Raising the Bar, the report of the HEE and NMC-sponsored Shape of Caring review of education and training for nurses and care assistants is out today.
It’s worth reading the report in full, particularly because it balances clarity on its core themes (flexibility, career-long education and development, the ability to research and engage in critical inquiry, for example) with a much more exploratory approach than easily comes across in the press or on twitter. On one of the more contentious areas, the four fields and the proposed ‘2+1+1’ model of education, for example, the recommendation is for the NMC to ‘gather evidence, explore and consult’, saying that ‘although strongly advocated [it] is just one possibility; it is not definitive’.
We need to reflect both these sides of Shape of Caring as we respond to it. As a report, it’s a huge opportunity for nursing and it mustn’t be allowed to end up in the long grass. To take just two examples: if the talent of the existing workforce is recognised, invested in and developed in the way that the report envisages then it will have an enormous impact, not only directly on nursing practice but on retaining staff, educating the future workforce and creating the sorts of new services and systems set out in the Five Year Forward View. It’s something we’ve been calling for, not least in our key messages in the run up to the General Election.

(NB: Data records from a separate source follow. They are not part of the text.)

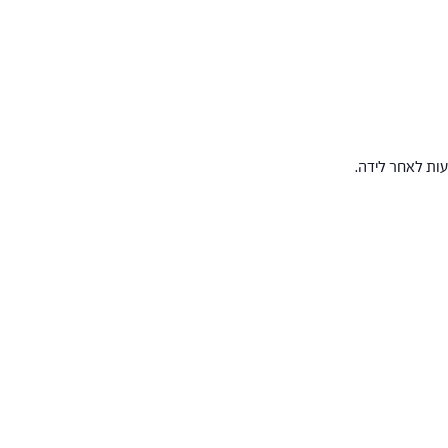
עות לאחר לידה.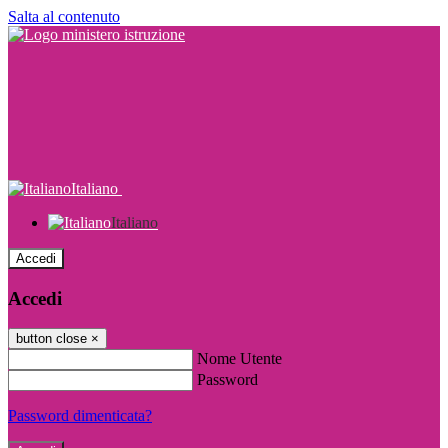
Salta al contenuto
Italiano
Italiano
Accedi
Accedi
button close
×
Nome Utente
Password
Password dimenticata?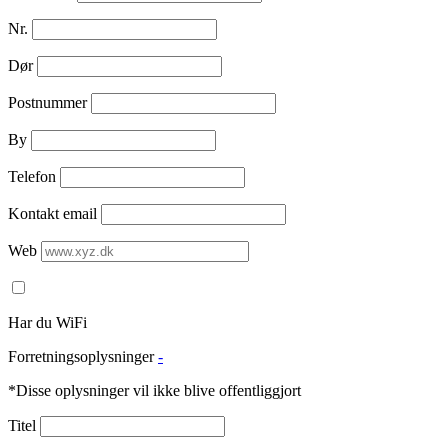
Nr.
Dør
Postnummer
By
Telefon
Kontakt email
Web
Har du WiFi
Forretningsoplysninger
-
*Disse oplysninger vil ikke blive offentliggjort
Titel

Similarly, if the potential of new graduate nurses is built on through preceptorship and if we take up the challenge to think about how a wider skillset can be brought into pre-registration education and preceptorship (more to discuss but we’ve been thinking about independent prescribing and a range of diagnostic skills) we’ll be much better placed to meet the changing needs of patients and families.

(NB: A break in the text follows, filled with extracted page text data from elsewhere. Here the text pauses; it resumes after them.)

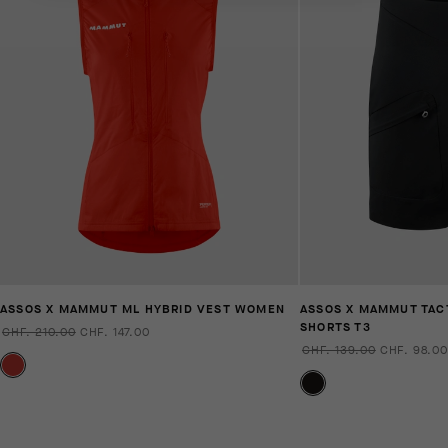
ASSOS X MAMMUT ML HYBRID VEST WOMEN
ASSOS X MAMMUT TAC
SHORTS T3
CHF. 210.00
CHF. 147.00
CHF. 139.00
CHF. 98.00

At the same time, we need to acknowledge the areas that need more debate. This is particularly true for recommendations that have implications for the NMC, with its UK-wide remit. As a review that originated in England, understanding the differences between the UK home nations and making sure that the debate is genuinely four-country is a must. There’s also a need for serious discussion in England on the funding implications, particularly of addressing post-registration education and career pathways and for thought on the extent to which there is a read across to other professions.
We need to make sure that this report stays at the front and centre of the discussions on nursing, not just now but for the next government and to continue to push to join up the conversation between education, workforce development and service redesign.